Laut Unternehmensangaben hat erstmals ein Gericht die Verbreitung und Bewerbung von unbeschriebenen Smartcards und Geräten zum Programmieren dieser Blanko-Karten untersagt.
Demnach gilt das Verbot, sofern davon auszugehen ist, dass die beworbenen Geräte vom durchschnittlichen Kunden mit hoher Wahrscheinlichkeit als Produkte zur unerlaubten Nutzung von Abo-TV-Programmen wahrgenommen werden.
Händlern der Blanko-Smartcards droht bei Missachtung der Verfügung ein Ordnungsgeld von bis zu 250.000 Euro oder eine Ordnungshaft von bis zu sechs Monaten.
Gesetz gegen das Knacken von Pay-TVVerbreitung "szenetypischer Blanko-Smartcards"

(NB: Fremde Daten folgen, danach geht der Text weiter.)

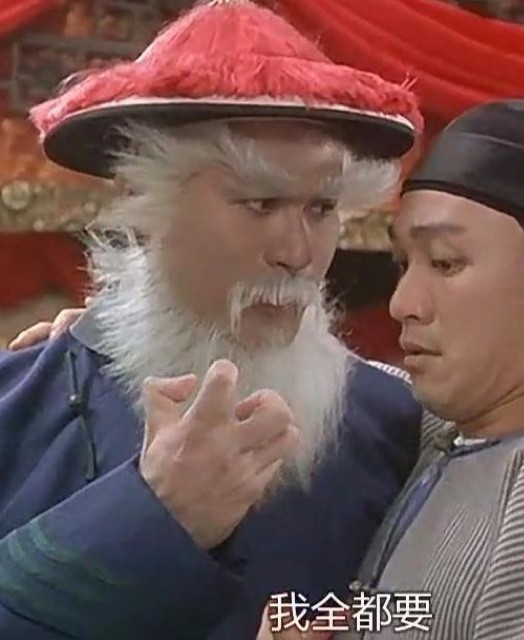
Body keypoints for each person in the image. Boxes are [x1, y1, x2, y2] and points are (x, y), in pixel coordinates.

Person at [0, 2, 431, 639]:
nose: (298, 253)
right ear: (140, 200)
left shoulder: (399, 421)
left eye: (321, 208)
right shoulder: (19, 405)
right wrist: (152, 516)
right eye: (259, 203)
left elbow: (443, 607)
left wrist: (327, 624)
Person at [331, 99, 524, 639]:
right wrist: (306, 620)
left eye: (446, 262)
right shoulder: (455, 436)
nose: (403, 302)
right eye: (403, 264)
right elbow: (427, 611)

"Mit dieser Entscheidung eröffnet uns das Gericht neue Wege im Kampf gegen Kartendealer", kommentierte Michael Söllner, Leiter der E-Security bei Premiere.
Bisher mussten diese Produkte in direkter Verbindung zur illegalen Nutzung von Abo-TV-Angeboten stehen, um eine entsprechende Verfügung erwirken zu können. "Die Verbreitung von szenetypischen Blanko-Smartcards und damit auch der Handel mit gefälschten Karten wird durch diese Entscheidung erheblich erschwert", so Söllner weiter.